Guillain-Barre syndrome (GBS)

Overview I Aetiology I Clinical features I Complications I Investigations I Treatment I Prognosis

Guillain-barre syndrome (GBS) is a post infectious polyneuropathy that causes demyelination in mainly motor but sometimes sensory nerves also. The syndrome usually develops 1-4 weeks after viral infection and rarely follows surgery and immunization. Guillain-barre syndrome (GBS) is also described as rapid-onset muscle weakness. This is caused by the immune system damaging the peripheral nervous system (PNS). This often spread to the arm upper body, with both sides involved. The cause of Guillain-Baree syndrome (GBS) is unknown. The underlying mechanism involves an autoimmune disorder.


Occurs commonly which gastrointestinal infection (especially Campylobacter jejuni) or respiratory tract infection (mycoplasma pneumoniae)

Clinical features

In the case of acute onset, leg pain and stiffness are common, transiently bladder may be involved.

The characteristics clinical features are symmetrical muscles weakness; weakness begins usually in the lower extremities and progressively involves the trunk, upper limbs, and finally the bulbar muscle (50%), a pattern formerly known as laundry ascending paralysis. The onset is gradual and progresses over days or weeks.

Respiratory insufficiency may result. Dyspnea and facial weakness are impending signs of respiratory failure.

Autonomic manifestations are cardiac arrhythmia, fluctuation of blood pressure and heart rate, postural hypotension, profound bradycardia.
On examination, profound muscle weakness and loss of tendon reflexes occur. The miller-fisher syndrome-consists of acute external ophthalmoplegia, ataxia and areflexia may also be observed.


  • Respiratory paralysis
  • Urinary incontinence or urinary retention
  • Aspiration pneumonia
  • Chronic relapsing polyradiculoneuropathy and chronic unremitting polyradiculoneuropathy
  • Relapse


  • CSF study: usually shows albumino-cytological dissociation. The protein concentration becomes elevated in 75% cases; this finding may not appear until 1-2 weeks after the onset of clinical manifestations. The protein may be as high as 400-500 mg/dl, although the cell count remains normal or only slightly raised.
  • Motor nerve conduction velocity-reduced
  • Electromyogram (EMG): shows evidence of acute denervation of muscle.
  • Serum creatine phosphokinase level mildly elevated or normal.
  • Sural nerve biopsy shows segmental demyelination, focal inflammation, and Wallerian degeneration, which is confirmatory.
  • Stool culture serological test for campylobacter jejuni.

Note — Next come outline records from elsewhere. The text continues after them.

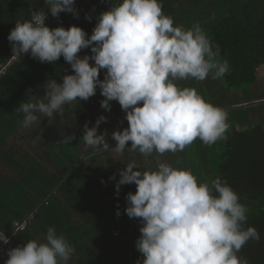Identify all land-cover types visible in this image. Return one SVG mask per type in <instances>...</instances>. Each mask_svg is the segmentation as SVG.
Wrapping results in <instances>:
<instances>
[{
    "label": "clouds",
    "instance_id": "1",
    "mask_svg": "<svg viewBox=\"0 0 264 264\" xmlns=\"http://www.w3.org/2000/svg\"><path fill=\"white\" fill-rule=\"evenodd\" d=\"M110 2L89 35L76 24H46L49 12L57 18L61 13L79 18L76 0H44L47 10L36 9L28 0L30 19L17 20L8 35L13 56L30 54L53 64L63 57L71 73L60 82L51 77L44 81L43 96L28 90V99L16 108L23 114L22 127L33 129L45 117H63L66 105L87 101L99 87L101 108L110 112L111 102H118L128 126L111 133L116 141L112 147L107 130L99 132L109 119L101 114L94 125L85 122L81 139L89 149L111 152L114 160L125 151L148 158L183 152L197 138L208 146L227 139L224 110L196 89L177 83L203 81L209 75L222 78L228 66L218 59L220 46L212 44L199 24L187 29L176 25L160 0ZM85 18L91 20V13ZM89 48L90 55H79ZM74 139L75 134L64 135L63 143ZM125 164L118 180L115 173L109 179L116 180L117 196L121 186L136 185L135 192L126 194L124 209L141 223L135 246L143 259L136 264H249L237 254L249 240L258 242L260 233L254 226L243 227L248 209L226 181L217 178L210 187L190 170L167 162H157L152 169L135 159ZM121 214L118 207L116 215ZM0 242L9 244L10 238L0 233ZM74 253V246L49 227L43 241L29 239L9 248L4 264H69Z\"/></svg>",
    "mask_w": 264,
    "mask_h": 264
},
{
    "label": "trees",
    "instance_id": "2",
    "mask_svg": "<svg viewBox=\"0 0 264 264\" xmlns=\"http://www.w3.org/2000/svg\"><path fill=\"white\" fill-rule=\"evenodd\" d=\"M31 2L36 9L47 10L44 0ZM160 2L164 13L176 25L187 29L199 24L212 44L220 46L218 59L228 66L222 78L214 79L211 75L203 81L190 78L177 81L178 86L196 89L206 101L220 108L264 98V92L258 89L259 78L264 76V0ZM76 6L79 18L70 13H61L57 18L49 12L47 25L67 28L76 24L91 35L97 16L111 2L76 0ZM88 13L91 20L85 18ZM30 14L28 0H0V67L13 55L8 40L10 31L17 20L30 19ZM86 54H91L90 48L79 53ZM70 73V65L63 57L53 64L23 54L0 78V233L9 235L16 220L23 221L34 214L27 228L6 245V255L0 258V264L7 259L9 248L29 239L43 241L49 227H55L57 234L74 246L69 264H136L138 259L142 260L135 246L141 223L124 213L126 194L135 192L136 185L121 186L119 196L115 189L119 170L132 159L148 169L157 162L188 169L199 182L210 187L217 178L226 181L248 209L243 227H256L261 237L258 242L249 240L237 255L247 258L249 264H264V102L224 110L229 125L227 139L211 146L197 138L183 152L163 156L153 153L144 158L125 151L122 157H117L119 161L112 158L111 152L81 150L85 122L92 126L101 114L108 116L99 132L107 130L112 147L116 141L111 133L128 126L118 102H111L110 112L101 108L104 97L98 87L96 95L87 101L77 100L65 106L63 117L56 116L54 121L58 124L49 138L39 139L40 147L22 146L15 141L14 133L23 119L16 108L28 99V90L31 89V95L43 96L44 81L51 77L60 82L64 74ZM100 78H104L103 70ZM79 118L82 123L76 127L72 123ZM47 121L45 117L44 126ZM71 134L76 139L63 143V136ZM82 156L87 157L86 161ZM113 173L116 180L109 179ZM118 207L120 216L116 215Z\"/></svg>",
    "mask_w": 264,
    "mask_h": 264
},
{
    "label": "crops",
    "instance_id": "3",
    "mask_svg": "<svg viewBox=\"0 0 264 264\" xmlns=\"http://www.w3.org/2000/svg\"><path fill=\"white\" fill-rule=\"evenodd\" d=\"M42 123L39 125L35 126L33 129H24L22 125L18 128V130L14 133V139L17 141L19 144L22 146H29V147H34L35 149L39 146H41V143L39 139H43L45 136L47 139L49 138L51 131L57 126L58 121H47V124L44 126ZM80 123H82L81 119L75 120L72 124L74 126L79 127ZM64 127V126H63ZM66 127H69V124L66 125ZM41 141H46V140H41ZM42 142V143H44ZM84 146V145H83ZM91 151L92 149H87L84 151ZM83 151V150H82ZM93 151V150H92Z\"/></svg>",
    "mask_w": 264,
    "mask_h": 264
},
{
    "label": "built area",
    "instance_id": "4",
    "mask_svg": "<svg viewBox=\"0 0 264 264\" xmlns=\"http://www.w3.org/2000/svg\"><path fill=\"white\" fill-rule=\"evenodd\" d=\"M47 24V23H46ZM20 56H11L9 58V60L7 59V61L5 63H2L1 64V67H0V78L5 75V73L7 72V69L10 67V64H12L13 61L19 59ZM34 218V214H31V215H28V217L23 220V221H19V220H16L14 222V230L9 234L7 235L9 238H10V241H12L18 233H15V230L19 229L20 231L21 230H25L28 226V224L31 222V220ZM7 244H4L3 242L1 243L0 245V258L1 257H4L6 255V247Z\"/></svg>",
    "mask_w": 264,
    "mask_h": 264
},
{
    "label": "water",
    "instance_id": "5",
    "mask_svg": "<svg viewBox=\"0 0 264 264\" xmlns=\"http://www.w3.org/2000/svg\"><path fill=\"white\" fill-rule=\"evenodd\" d=\"M258 102H264V98H260V99H255V100H252L251 102H247V103H238V104H235V105H231V106H228V107H224L222 108L223 110H227L229 109L230 107H239V106H245V105H248V104H251V103H258Z\"/></svg>",
    "mask_w": 264,
    "mask_h": 264
},
{
    "label": "rangeland",
    "instance_id": "6",
    "mask_svg": "<svg viewBox=\"0 0 264 264\" xmlns=\"http://www.w3.org/2000/svg\"><path fill=\"white\" fill-rule=\"evenodd\" d=\"M258 89L259 90H262V92H264V76H260V78H259V83H258ZM241 128V127H240ZM87 149H89V148H87L85 145L84 146H82V148H81V150H87Z\"/></svg>",
    "mask_w": 264,
    "mask_h": 264
}]
</instances>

Mainly supportive with physiotherapy to assist chest drainage and prevention of contractures (to prevent foot drop) with good supportive treatment; .90% of children will recover. Respiratory insufficiency secondary to paralysis of intercostal muscle is the most serious complication. Involvement of bulbar muscles and respiratory insufficiency may need tracheal intubation and assisted ventilation until recovery. Recovery has been reported to occur after .8 months of complete ventilatory support.

  1. specific treatment:
    IVIG (haemoglobin): a total of 2g/kg to be given through IV infusion for 3-5 days a single daily dose.
  2. rehabilitation


Full recovery: approximately 85% (within 6-12 months) permanent neurological deficit: approximately 15%. The clinical course is benign, and spontaneous recovery begins within2-3 weeks. most patients regain full muscular strength, although some are left with residual or recur. Less than 5% of cases die either from autonomic involvement with cardiac arrhythmias, arterial pressure instability, respiratory insufficiency, or from the complication of assisted ventilation.